Le port sur le lac de Grossräschen, ici photographié en 2018, est un des instruments du développement ­touristique de la région. © GETTY IMAGES

Comment l’Allemagne se prépare à tourner la page du charbon

Nathalie Versieux Journaliste, correspondante en Allemagne

Le charbon représente toujours 25% de la production d’électricité du pays. Mais la fin de son exploitation est programmée. Reportage dans la Lusace, où sont extraites chaque année 130 millions de tonnes de lignite.

A Grossräschen, petite bourgade de 10.000 habitants à quelque 150 kilomètres au sud-est de Berlin, dans la Lusace, presque tout est en place pour tourner la page du charbon. La colossale faille creusée dans la nature par des décennies d’exploitation à ciel ouvert du temps de la République démocratique allemande (RDA) s’est transformée en lac. Un petit port attend les bateaux, la plage est prête à accueillir les baigneurs et la vigne locale, qui s’étend sur les rives, produit déjà chaque année 10.000 bouteilles d’un vin plusieurs fois primé. Le niveau de l’eau, détournée des fleuves avoisinants, doit encore monter un peu avant que ne soit accordée, sans doute en 2026, l’autorisation administrative qui ouvrira la voie à la baignade et à la navigation, après 20 ans de travaux d’inondation pour combler l’excavation. De minière, Grossräschen deviendra alors touristique et fluviale.

Eckhard Hoika est un ancien salarié des mines, comme la quasi totalité de la population de la région. Du temps de la RDA, il était ouvrier de chantier pour le compte du Kombinat Schwarze Pumpe, chargé de l’exploitation du lignite et de la centrale électrique.
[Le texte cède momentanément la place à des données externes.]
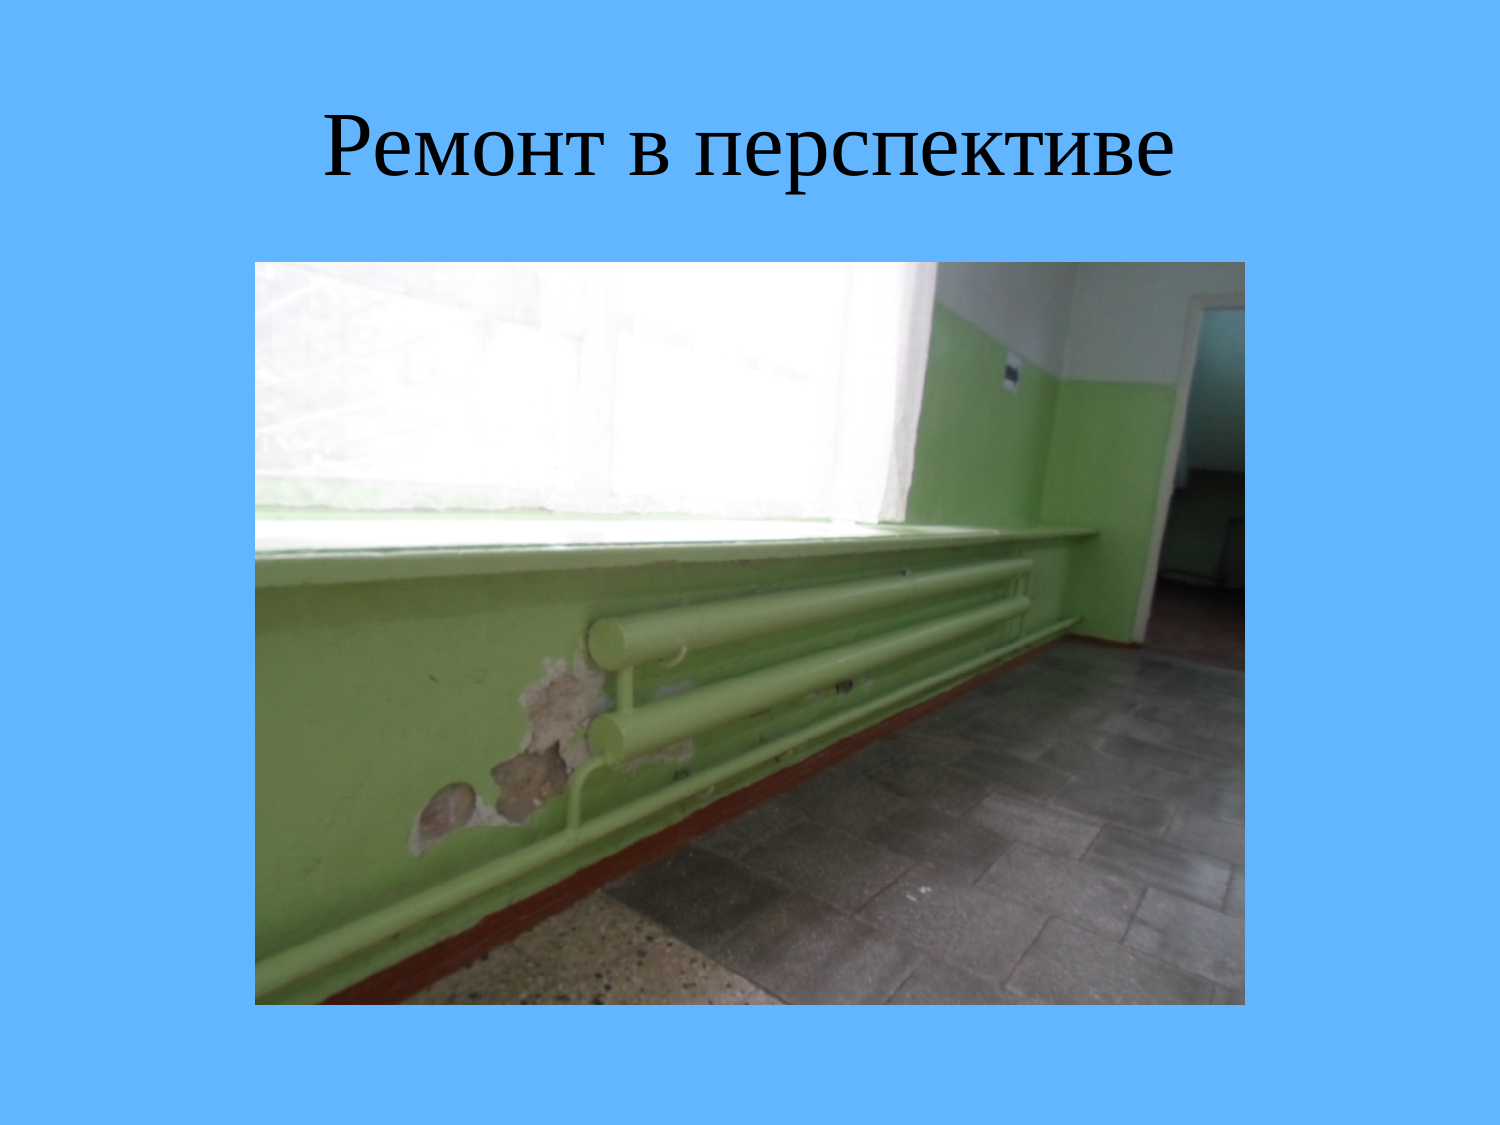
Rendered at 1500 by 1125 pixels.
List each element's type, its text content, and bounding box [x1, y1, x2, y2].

title Ремонт в перспективе [75, 45, 1425, 233]
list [254, 262, 1246, 1006]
Voici 20 ans, il a pris un nouveau départ. En 2003, avec son fils, il a fondé Iba-Aktiv-Tours, une petite agence de voyages spécialisée dans l’organisation de visites guidées au fil des transformations de la mine. «Ma famille a toujours vécu dans la région. Beaucoup d’habitants ont été déplacés à cause du charbon, se souvient le vieil homme aux poumons sifflants. Je ne peux pas montrer à mes enfants où j’ai joué dans ma jeunesse… Parce que tous ces endroits n’existent plus. Ils sont aujourd’hui engloutis. Les mines, c’était notre vie…» L’un des tours les plus prisés de ses clients, intitulé «Du mineur au marin», permet de voir en trois heures une mine toujours en activité et une série de lacs, à différents stades de leur remplissage.
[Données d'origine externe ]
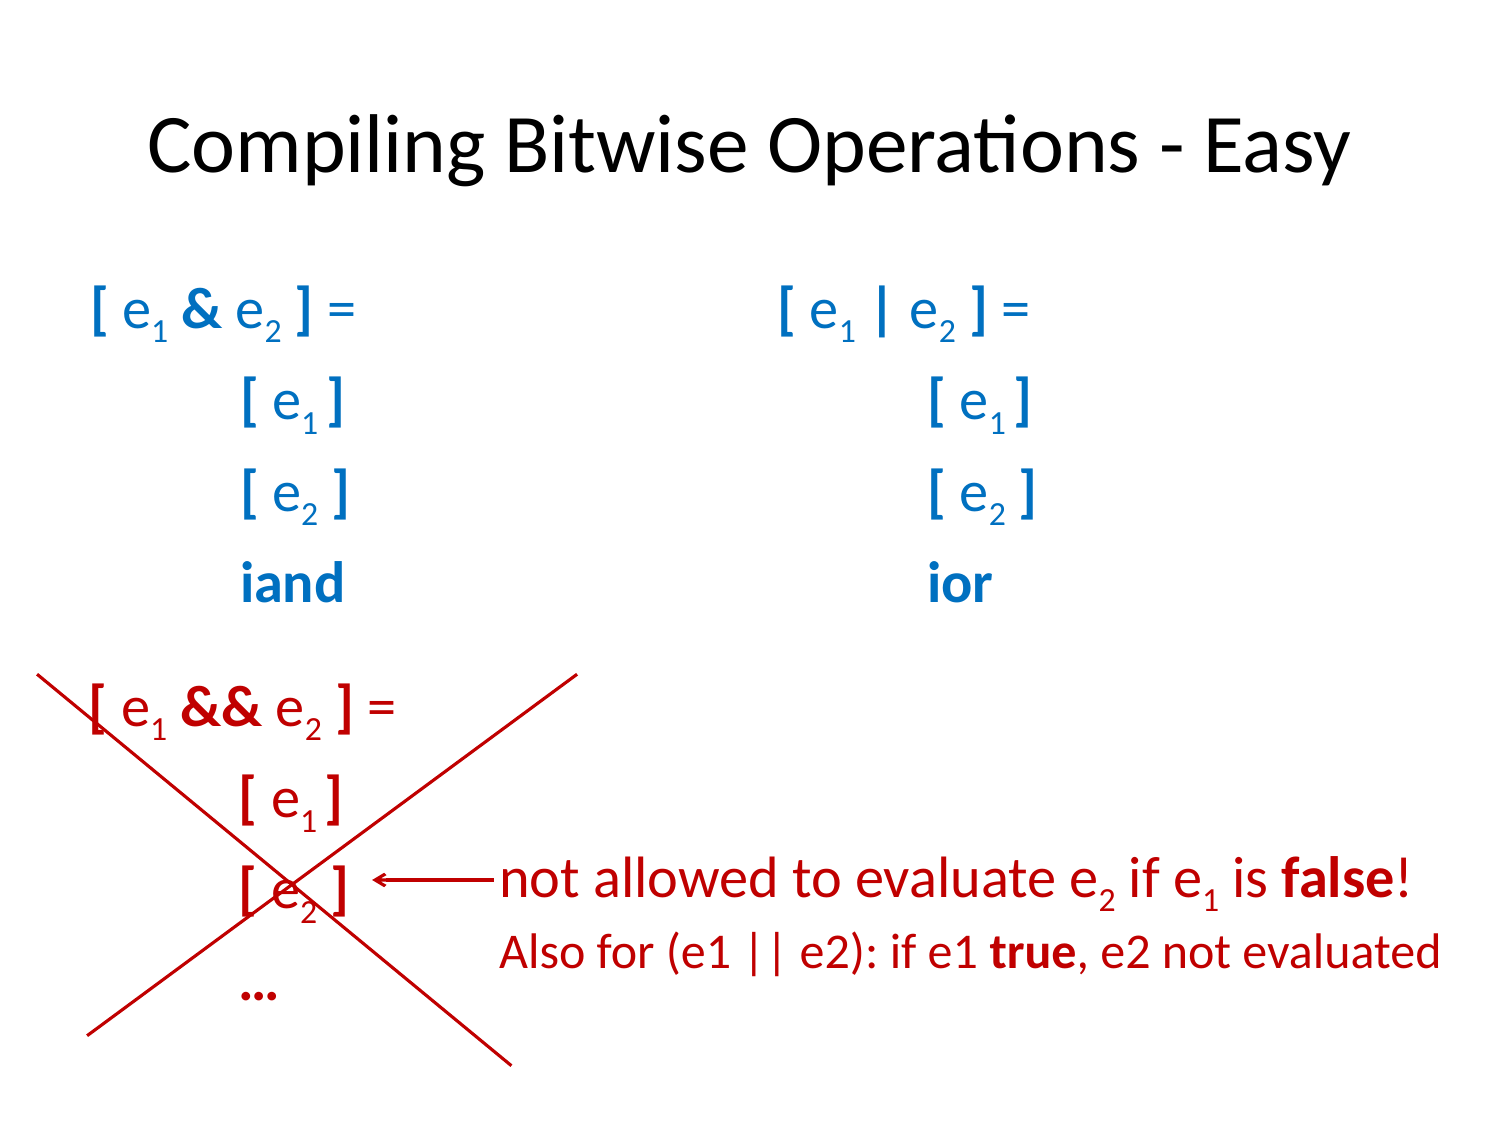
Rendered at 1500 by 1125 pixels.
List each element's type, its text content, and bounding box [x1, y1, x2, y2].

«En ex-RDA, nous avons eu une expérience très négative des reconversions, à la chute du Mur.»

Un exode des habitants

Rien qu’autour de Grossräschen, une dizaine de lacs s’étendent aujourd’hui là où, jadis, on extrayait le lignite. Les touristes viennent de Dresde ou de Berlin, parfois de l’étranger. Certains ont habité la région et souhaitent y revenir. «La Lusace, précise le patron d’Iba-Aktiv-Tours, a subi un véritable exode depuis la chute du Mur. Mon fils a 43 ans. Sur les 48 élèves de sa tranche d’âge quand il était au lycée, ils ne sont que huit à être restés. Dans la région, il nous manque toute une génération, les gens âgés de 40 à 50 ans, et les enfants qu’ils n’ont pas fait grandir ici.» Un chamboulement démographique dont la Lusace a le plus grand mal à se remettre.
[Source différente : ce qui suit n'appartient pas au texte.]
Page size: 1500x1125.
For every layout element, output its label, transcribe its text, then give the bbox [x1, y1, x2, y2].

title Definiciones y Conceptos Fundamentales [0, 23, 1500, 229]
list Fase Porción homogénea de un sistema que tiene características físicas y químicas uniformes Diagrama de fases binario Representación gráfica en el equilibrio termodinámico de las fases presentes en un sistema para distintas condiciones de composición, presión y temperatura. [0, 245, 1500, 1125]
De nombreuses mines ont déjà fermé depuis la chute du Mur. «Jusqu’à 75.000 personnes ont travaillé ici pour le charbon du temps de la RDA, rappelle Uwe Steinhuber, porte-parole de la société publique LMBV, chargée des travaux de « revitalisation » des gisements, c’est-à-dire de leur transformation en lac. Ils ont extrait jusqu’à 200.000 tonnes de lignite par an. Aujourd’hui, 8.000 salariés produisent un quart de ces quantités. C’est vrai, le fait d’inonder les mines est une atteinte colossale au paysage. Finalement, ce n’est pas forcément plus beau qu’avant le charbon, c’est différent. Et plusieurs des lacs déjà achevés sont très réussis. Aux Etats Unis, au Canada ou en Australie, les compagnies minières laissent les mines abandonnées, sans les revitaliser. Vous avez sous les yeux le plus gros chantier paysager d’Europe. On déplace d’énormes quantité de terre, on jette d’énormes sommes d’argent dans le sable, mais de façon positive. Ici naissent de nouveaux paysages utilisables par l’homme. Tout cela prend du temps. Avant, j’avais l’habitude de dire que c’était le travail d’une génération. Aujourd’hui, on sait qu’il faut deux générations pour revitaliser une mine.»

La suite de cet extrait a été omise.